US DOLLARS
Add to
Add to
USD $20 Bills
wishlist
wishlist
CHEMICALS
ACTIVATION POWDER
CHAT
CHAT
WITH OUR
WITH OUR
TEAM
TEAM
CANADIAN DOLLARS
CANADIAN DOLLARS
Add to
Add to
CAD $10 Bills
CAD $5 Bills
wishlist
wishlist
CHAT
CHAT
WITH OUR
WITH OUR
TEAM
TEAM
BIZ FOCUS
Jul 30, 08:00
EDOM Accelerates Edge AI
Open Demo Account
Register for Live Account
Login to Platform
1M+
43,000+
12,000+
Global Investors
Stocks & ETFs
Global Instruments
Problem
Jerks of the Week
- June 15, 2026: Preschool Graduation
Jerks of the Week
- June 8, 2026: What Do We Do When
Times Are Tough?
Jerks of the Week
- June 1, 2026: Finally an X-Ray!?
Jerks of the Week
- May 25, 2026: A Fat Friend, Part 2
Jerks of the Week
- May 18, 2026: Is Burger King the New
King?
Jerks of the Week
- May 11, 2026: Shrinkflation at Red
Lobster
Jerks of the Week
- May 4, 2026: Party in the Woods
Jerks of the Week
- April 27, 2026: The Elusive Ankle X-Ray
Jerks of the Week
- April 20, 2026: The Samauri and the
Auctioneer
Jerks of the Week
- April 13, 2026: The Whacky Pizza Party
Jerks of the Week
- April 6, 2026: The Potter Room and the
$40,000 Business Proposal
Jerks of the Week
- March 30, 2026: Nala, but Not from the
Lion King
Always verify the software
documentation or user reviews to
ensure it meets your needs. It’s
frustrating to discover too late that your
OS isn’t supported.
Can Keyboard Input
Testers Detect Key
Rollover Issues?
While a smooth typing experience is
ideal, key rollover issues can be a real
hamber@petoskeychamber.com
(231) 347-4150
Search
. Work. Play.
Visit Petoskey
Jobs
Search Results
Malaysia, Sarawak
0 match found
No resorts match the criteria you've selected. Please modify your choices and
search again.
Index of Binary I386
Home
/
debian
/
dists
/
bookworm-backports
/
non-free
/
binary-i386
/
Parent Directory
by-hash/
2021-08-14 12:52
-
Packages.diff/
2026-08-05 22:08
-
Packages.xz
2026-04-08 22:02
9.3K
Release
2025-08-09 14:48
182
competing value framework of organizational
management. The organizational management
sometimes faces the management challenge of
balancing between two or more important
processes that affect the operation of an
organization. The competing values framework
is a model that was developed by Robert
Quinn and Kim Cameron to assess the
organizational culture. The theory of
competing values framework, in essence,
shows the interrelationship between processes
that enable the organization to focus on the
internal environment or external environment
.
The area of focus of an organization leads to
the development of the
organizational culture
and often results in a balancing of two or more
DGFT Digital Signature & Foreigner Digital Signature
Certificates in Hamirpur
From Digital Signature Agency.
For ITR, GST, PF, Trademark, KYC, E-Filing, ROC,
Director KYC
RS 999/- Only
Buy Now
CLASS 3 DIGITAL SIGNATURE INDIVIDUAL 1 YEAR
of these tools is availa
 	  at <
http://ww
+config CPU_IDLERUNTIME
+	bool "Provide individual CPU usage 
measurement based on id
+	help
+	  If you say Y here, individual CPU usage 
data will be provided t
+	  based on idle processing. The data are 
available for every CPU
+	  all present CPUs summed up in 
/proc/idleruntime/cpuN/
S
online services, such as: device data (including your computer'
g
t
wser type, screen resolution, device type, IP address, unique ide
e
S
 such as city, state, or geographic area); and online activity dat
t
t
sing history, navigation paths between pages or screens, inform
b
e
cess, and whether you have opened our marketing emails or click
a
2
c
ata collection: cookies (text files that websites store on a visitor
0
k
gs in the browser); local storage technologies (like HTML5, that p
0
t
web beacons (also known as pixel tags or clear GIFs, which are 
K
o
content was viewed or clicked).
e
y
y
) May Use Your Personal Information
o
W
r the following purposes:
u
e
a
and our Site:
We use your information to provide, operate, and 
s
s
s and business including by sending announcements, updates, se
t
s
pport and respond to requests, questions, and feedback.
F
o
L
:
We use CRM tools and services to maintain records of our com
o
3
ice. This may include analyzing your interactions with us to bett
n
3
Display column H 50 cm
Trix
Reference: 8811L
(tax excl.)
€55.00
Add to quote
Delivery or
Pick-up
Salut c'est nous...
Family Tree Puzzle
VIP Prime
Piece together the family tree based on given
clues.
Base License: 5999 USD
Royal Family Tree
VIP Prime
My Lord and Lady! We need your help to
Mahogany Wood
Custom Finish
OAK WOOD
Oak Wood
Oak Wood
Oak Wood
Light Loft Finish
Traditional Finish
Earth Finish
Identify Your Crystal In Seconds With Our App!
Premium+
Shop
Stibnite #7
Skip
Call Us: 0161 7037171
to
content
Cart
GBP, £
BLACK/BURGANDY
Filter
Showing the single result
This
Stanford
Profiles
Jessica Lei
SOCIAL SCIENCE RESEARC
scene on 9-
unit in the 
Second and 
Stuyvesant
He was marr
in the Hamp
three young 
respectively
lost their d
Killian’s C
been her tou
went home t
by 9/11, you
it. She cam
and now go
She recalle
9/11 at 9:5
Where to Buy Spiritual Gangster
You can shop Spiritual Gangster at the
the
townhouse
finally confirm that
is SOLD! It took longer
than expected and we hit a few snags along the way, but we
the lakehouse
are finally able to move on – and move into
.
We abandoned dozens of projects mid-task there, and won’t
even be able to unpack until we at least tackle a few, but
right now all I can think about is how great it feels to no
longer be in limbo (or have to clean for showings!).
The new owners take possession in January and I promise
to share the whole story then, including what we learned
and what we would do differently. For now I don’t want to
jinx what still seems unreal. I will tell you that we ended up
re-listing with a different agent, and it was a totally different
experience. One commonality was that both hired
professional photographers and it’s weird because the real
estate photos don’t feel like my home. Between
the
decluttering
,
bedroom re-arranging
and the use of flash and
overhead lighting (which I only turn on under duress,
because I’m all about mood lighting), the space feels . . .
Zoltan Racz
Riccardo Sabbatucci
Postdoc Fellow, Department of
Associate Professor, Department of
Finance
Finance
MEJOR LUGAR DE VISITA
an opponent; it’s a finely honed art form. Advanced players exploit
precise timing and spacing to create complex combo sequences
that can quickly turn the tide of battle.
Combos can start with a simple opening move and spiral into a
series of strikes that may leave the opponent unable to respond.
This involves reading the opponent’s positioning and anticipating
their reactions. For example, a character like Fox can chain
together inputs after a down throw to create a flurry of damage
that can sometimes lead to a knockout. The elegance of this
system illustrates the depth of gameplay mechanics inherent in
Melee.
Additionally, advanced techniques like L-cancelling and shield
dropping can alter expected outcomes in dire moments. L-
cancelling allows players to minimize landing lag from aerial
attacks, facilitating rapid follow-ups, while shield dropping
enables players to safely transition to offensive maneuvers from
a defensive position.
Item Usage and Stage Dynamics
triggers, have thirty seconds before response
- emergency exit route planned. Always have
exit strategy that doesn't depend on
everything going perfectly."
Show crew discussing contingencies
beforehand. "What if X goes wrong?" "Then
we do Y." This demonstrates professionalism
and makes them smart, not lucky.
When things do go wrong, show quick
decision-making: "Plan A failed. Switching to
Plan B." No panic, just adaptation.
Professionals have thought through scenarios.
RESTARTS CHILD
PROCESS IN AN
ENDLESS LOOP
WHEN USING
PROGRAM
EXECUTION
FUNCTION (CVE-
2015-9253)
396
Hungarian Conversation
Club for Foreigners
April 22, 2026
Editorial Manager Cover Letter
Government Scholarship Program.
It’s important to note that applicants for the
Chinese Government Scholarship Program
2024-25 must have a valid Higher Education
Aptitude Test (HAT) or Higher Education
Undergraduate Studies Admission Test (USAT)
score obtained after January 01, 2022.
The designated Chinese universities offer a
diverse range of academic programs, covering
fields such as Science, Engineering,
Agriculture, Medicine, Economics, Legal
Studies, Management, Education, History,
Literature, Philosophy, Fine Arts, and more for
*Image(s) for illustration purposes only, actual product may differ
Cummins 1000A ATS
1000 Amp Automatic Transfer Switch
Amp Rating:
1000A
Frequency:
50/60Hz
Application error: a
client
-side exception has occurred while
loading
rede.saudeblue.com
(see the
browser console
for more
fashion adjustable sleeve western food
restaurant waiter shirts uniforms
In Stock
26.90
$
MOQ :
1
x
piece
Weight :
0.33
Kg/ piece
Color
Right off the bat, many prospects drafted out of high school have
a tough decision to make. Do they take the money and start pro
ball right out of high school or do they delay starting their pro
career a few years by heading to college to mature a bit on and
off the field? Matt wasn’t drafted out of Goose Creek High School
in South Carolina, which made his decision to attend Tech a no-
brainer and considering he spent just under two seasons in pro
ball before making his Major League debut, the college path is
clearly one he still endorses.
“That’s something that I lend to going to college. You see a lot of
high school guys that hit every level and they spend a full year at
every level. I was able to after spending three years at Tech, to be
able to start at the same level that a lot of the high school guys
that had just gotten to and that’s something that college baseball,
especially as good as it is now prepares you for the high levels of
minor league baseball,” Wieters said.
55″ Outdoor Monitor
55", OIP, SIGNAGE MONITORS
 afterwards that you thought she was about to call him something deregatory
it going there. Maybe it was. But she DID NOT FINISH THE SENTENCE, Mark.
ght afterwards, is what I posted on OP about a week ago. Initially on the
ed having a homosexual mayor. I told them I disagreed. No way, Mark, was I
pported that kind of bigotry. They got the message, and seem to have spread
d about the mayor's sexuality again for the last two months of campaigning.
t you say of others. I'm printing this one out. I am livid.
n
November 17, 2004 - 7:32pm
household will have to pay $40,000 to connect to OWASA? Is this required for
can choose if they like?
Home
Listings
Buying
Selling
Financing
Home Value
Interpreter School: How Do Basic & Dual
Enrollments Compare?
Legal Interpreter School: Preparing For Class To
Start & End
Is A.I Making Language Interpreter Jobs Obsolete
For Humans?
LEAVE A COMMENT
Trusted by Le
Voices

------------------------------------------------

What this task involves: Copy out the text of the items above word for word, from the very start through the line containing "Open Demo Account", including that line.

Solved exercise:
US DOLLARS
Add to
Add to
USD $20 Bills
wishlist
wishlist
CHEMICALS
ACTIVATION POWDER
CHAT
CHAT
WITH OUR
WITH OUR
TEAM
TEAM
CANADIAN DOLLARS
CANADIAN DOLLARS
Add to
Add to
CAD $10 Bills
CAD $5 Bills
wishlist
wishlist
CHAT
CHAT
WITH OUR
WITH OUR
TEAM
TEAM
BIZ FOCUS
Jul 30, 08:00
EDOM Accelerates Edge AI
Open Demo Account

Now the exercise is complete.